The story begins, however, in the reticent voice of the woman who is about to lose her home in foreclosure. She finds herself becoming cook and chauffeur to the cranky old man who tries her patience in every way. She tries to convert the scientist to Christianity, throughout the tale, to woeful ends. Thrust together, the unlucky duo discovers that each of them still matter.
In 1932, the tale turns on a dime when Joe Byk’s high school counselor helps him enroll in Auburn University-(Alabama Polytechnic) to hone up on his math deficiency and proceed to the University of Alabama. These were inexpensive land grant colleges for children of poor means.
Turns out after graduation, Mister B’s career begins with his childhood paper boy credentials. He is given a recommendation on the back of a Rhode Island Newspaperman’s business card. With that reference, young Byk traverses to Vultee, in Downey, California, where he helps to engineer basic trainer war planes. When, at the beginning of WWII, he transfers to the Glen Martin Company in Baltimore, Maryland, he continues to perform stress analysis on space craft throughout the cold war.
If you can waft through the myriad of autographed photos and believe the story, Byk eventually helps to design the space shuttle Gemini, the tripod for the first moon landing gear of the Viking Lander and the beginnings of Google Earth. He helps to design the BT-13, the Vibrator, the repairs to the broken FDR carrier, and the first man-rated spacecraft capsule and dome.

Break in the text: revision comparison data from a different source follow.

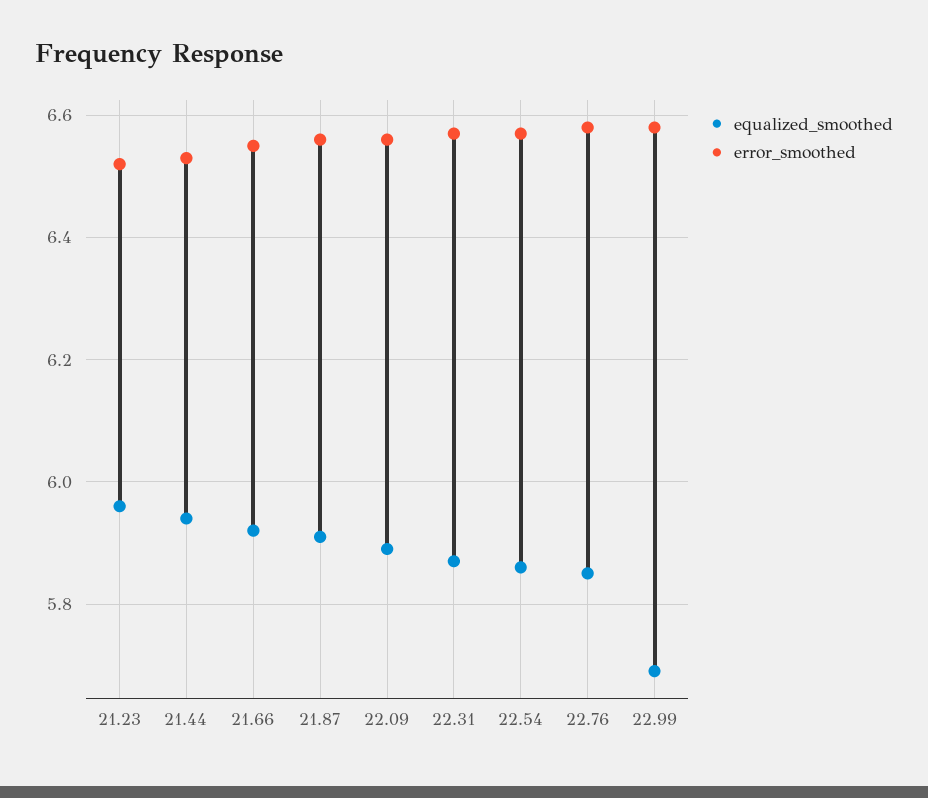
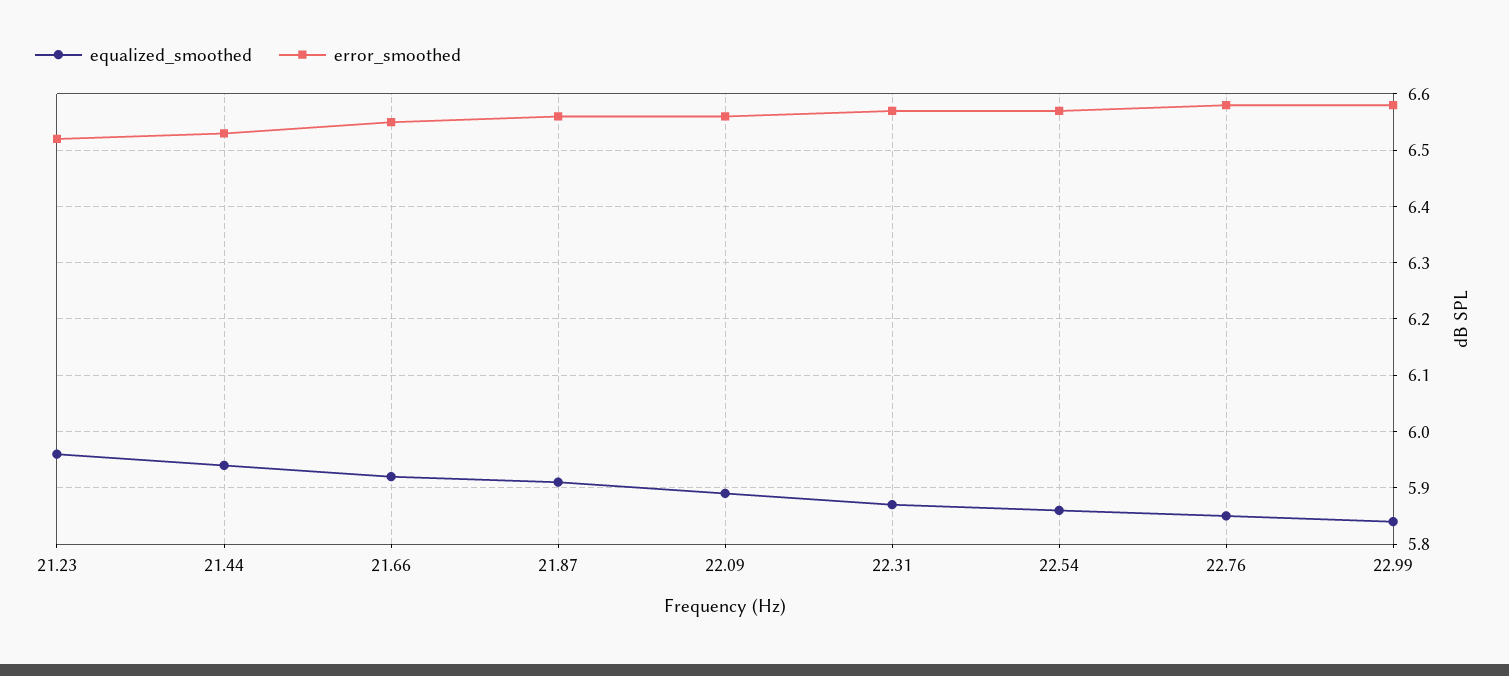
  {
    "equalized_smoothed": {
      "21.23": 5.95,
      "21.44": 5.95,
      "21.66": 5.9,
      "21.87": 5.9,
      "22.09": 5.9,
      "22.31": 5.85,
      "22.54": 5.85,
      "22.76": 5.85,
-     "22.99": 5.7
+     "22.99": 5.85
    },
    "error_smoothed": {
      "21.23": 6.5,
      "21.44": 6.55,
      "21.66": 6.55,
      "21.87": 6.55,
      "22.09": 6.55,
      "22.31": 6.55,
      "22.54": 6.55,
      "22.76": 6.6,
      "22.99": 6.6
    }
  }

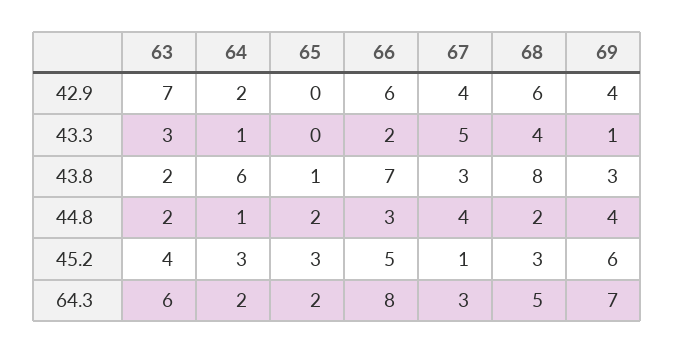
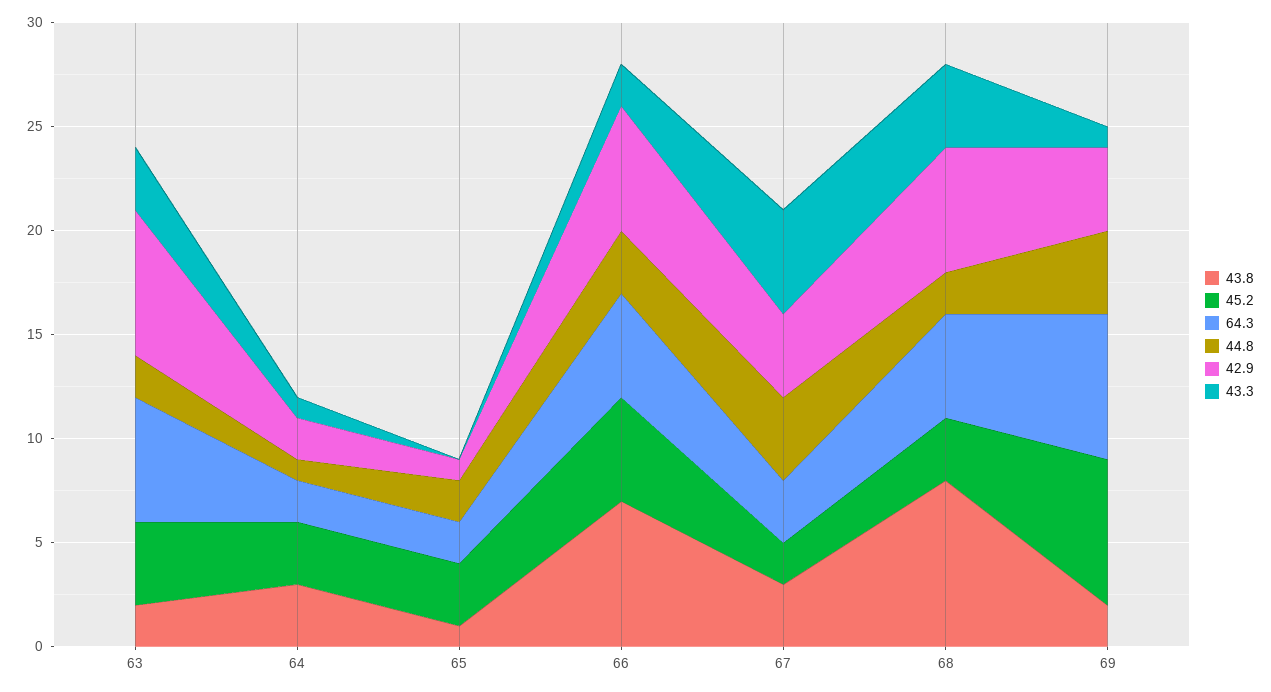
  {
    "42.9": {
      "63": 7,
      "64": 2,
-     "65": 0,
+     "65": 1,
      "66": 6,
      "67": 4,
      "68": 6,
      "69": 4
    },
    "43.3": {
      "63": 3,
      "64": 1,
      "65": 0,
      "66": 2,
      "67": 5,
      "68": 4,
      "69": 1
    },
    "43.8": {
      "63": 2,
-     "64": 6,
+     "64": 3,
      "65": 1,
      "66": 7,
      "67": 3,
      "68": 8,
-     "69": 3
+     "69": 2
    },
    "44.8": {
      "63": 2,
      "64": 1,
      "65": 2,
      "66": 3,
      "67": 4,
      "68": 2,
      "69": 4
    },
    "45.2": {
      "63": 4,
      "64": 3,
      "65": 3,
      "66": 5,
-     "67": 1,
+     "67": 2,
      "68": 3,
-     "69": 6
+     "69": 7
    },
    "64.3": {
      "63": 6,
      "64": 2,
      "65": 2,
-     "66": 8,
+     "66": 5,
      "67": 3,
      "68": 5,
      "69": 7
    }
  }

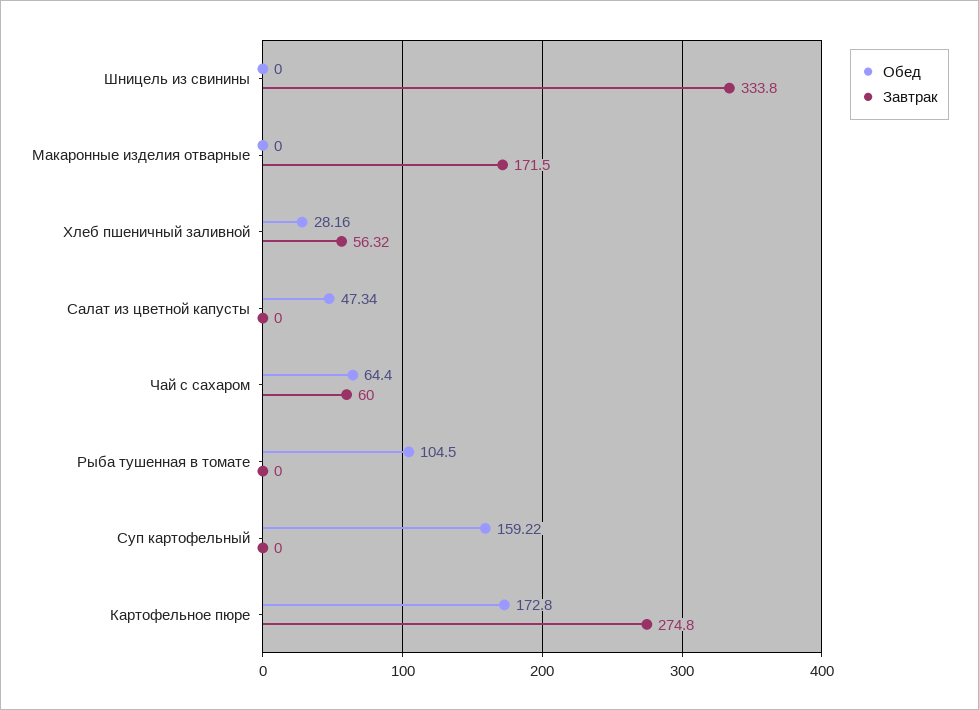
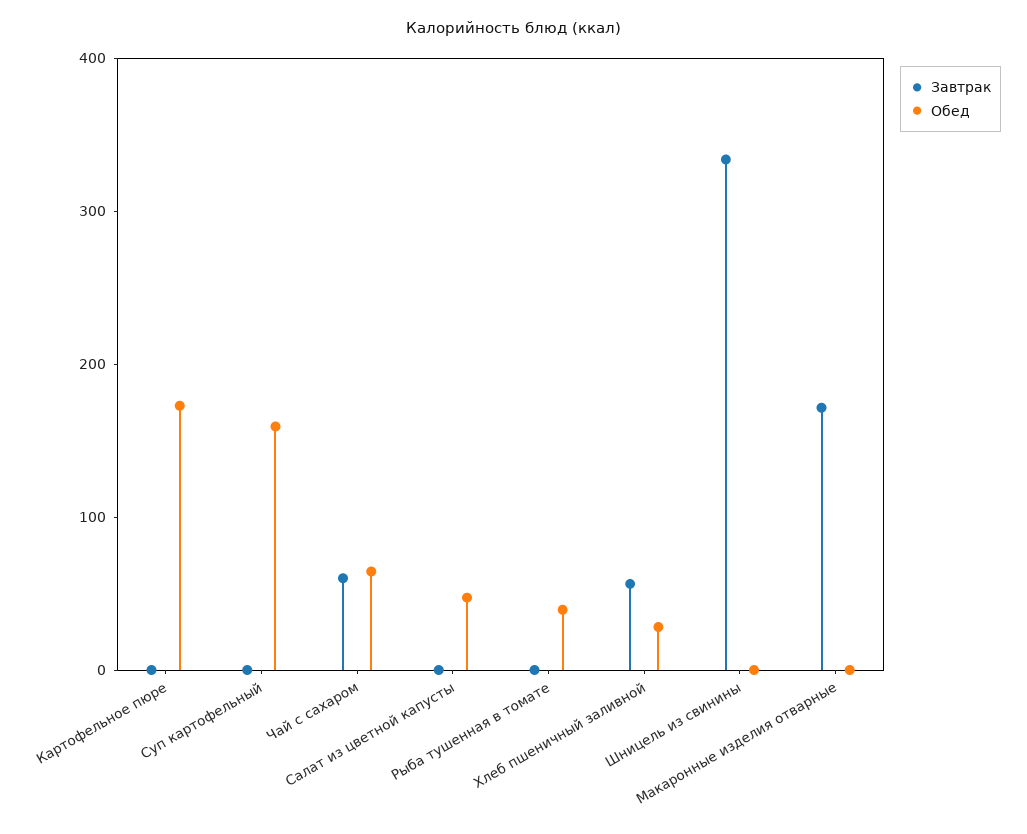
  {
    "Обед": {
      "Шницель из свинины": 0,
      "Макаронные изделия отварные": 0,
      "Хлеб пшеничный заливной": 28.16,
      "Салат из цветной капусты": 47.34,
      "Чай с сахаром": 64.4,
-     "Рыба тушенная в томате": 104.5,
+     "Рыба тушенная в томате": 40,
      "Суп картофельный": 159.22,
      "Картофельное пюре": 172.8
    },
    "Завтрак": {
      "Шницель из свинины": 333.8,
      "Макаронные изделия отварные": 171.5,
      "Хлеб пшеничный заливной": 56.32,
      "Салат из цветной капусты": 0,
      "Чай с сахаром": 60,
      "Рыба тушенная в томате": 0,
      "Суп картофельный": 0,
-     "Картофельное пюре": 274.8
+     "Картофельное пюре": 0
    }
  }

"This NABE award winner, Mister B, in the category of memoir, is a nice Father's Day gift and for parents and grandparents on their special day," nods Sue Lockwood Summers, who is the author Get Them Thinking! and Changing the World through Media Education. "I took it traveling with me and was enthralled to the end. With aging couched in the pillows of wit and kindness, MISTER B exudes inspiration from history. He encouraged me to give a little more to family relationships, and to seek scientific answers to life’s little perplexities."